Morphogenesis
Angeschnallt wie ein tobsüchtiger Irrer ruhte er auf der Liege und blickte auf zwei wie Ärzte gekleidete Personen, die nun in sein Blickfeld traten; ein Mann mit einem runden, teigig-bleichen Gesicht und kurzgeschorenem Schädel, und eine attraktive, zierliche Frau, die ihr langes schwarzes Haar im Nacken zu einem Knoten zusammengesteckt hatte. Ihre braune Haut wirkte im Licht der Lampen wie Bronze.
»Wissen Sie, warum Sie hier sind?«, fragte die Frau. Ihre Stimme war dunkel und besaß einen leicht metallischen Klang.
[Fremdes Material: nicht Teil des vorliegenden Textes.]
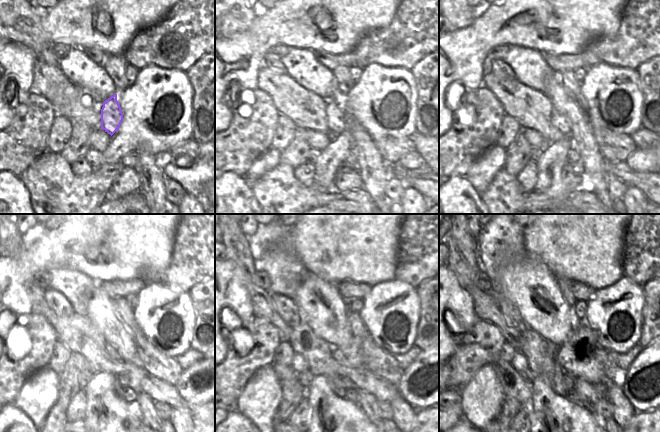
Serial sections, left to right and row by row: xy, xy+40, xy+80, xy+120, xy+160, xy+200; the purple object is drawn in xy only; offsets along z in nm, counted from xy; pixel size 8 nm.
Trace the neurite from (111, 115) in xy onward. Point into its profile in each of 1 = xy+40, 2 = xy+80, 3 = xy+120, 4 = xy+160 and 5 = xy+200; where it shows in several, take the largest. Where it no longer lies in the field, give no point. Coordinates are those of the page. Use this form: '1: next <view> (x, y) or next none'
1: next xy+40 (336, 119)
2: next xy+80 (560, 121)
3: next xy+120 (113, 350)
4: next xy+160 (352, 355)
5: next xy+200 (581, 355)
»Ich … wurde ohnmächtig«, krächzte Ka. Er drehte den Kopf, so weit es die Halsmanschette zuließ, und musterte die Weißgekleidete. »Warum bin ich hier?«
»Ihr Name« – die Frau blätterte in einer Akte – »ist Hippolyt.«
»Ist das der Grund?«
»Nein.« Sie lächelte. »Ich bin Schwester 26. Zählen Sie ein paar Persönlichkeiten auf, die den Vornamen ›Hippolyt‹ tragen.«
»Warum?«
»Fangen Sie an.«
»Ich – erinnere mich an keine«, gab Ka nach kurzem Überlegen zu.
»Wirklich nicht?« Die Schwester schüttelte betrübt den Kopf. »Das ist schade. Sagt Ihnen der Name Hippolyt Guarinonius etwas?«
»Nein.«
»Kennen Sie die Legende vom Krieg der ersten Götter?«
»Nein …«
»Aber Sie besitzen über ein Dutzend Fotografien von Reliefs, die ihn bekunden. Ist es nicht absurd, an etwas zu glauben, das man nicht kennt?«
Er schwieg irritiert.
»Was kennen Sie, Mister Ka?«
»Wie meinen Sie das?«
Ein Stromstoß jagte durch seinen Körper und zwang ihn zu einem Aufschrei. Keine Sekunde später drückte ihm die Halsmanschette wie eine Garotte die Kehle zu und erstickte seine Stimme. Seine Muskeln bebten, der Schmerz schien endlos anzudauern. Ka registrierte das Knacken seiner Kiefer, das Mahlen seiner Zähne, den unbeschreiblichen Druck aller Schreie, die in ihm gefangen blieben. Dann ebbte der Strom ab und ließ seinen aufgebäumten Leib zusammensinken. Als die Halsmanschette sich lockerte, sog er gierig Luft in die Lungen, bis der Schmerz seine Muskeln verließ.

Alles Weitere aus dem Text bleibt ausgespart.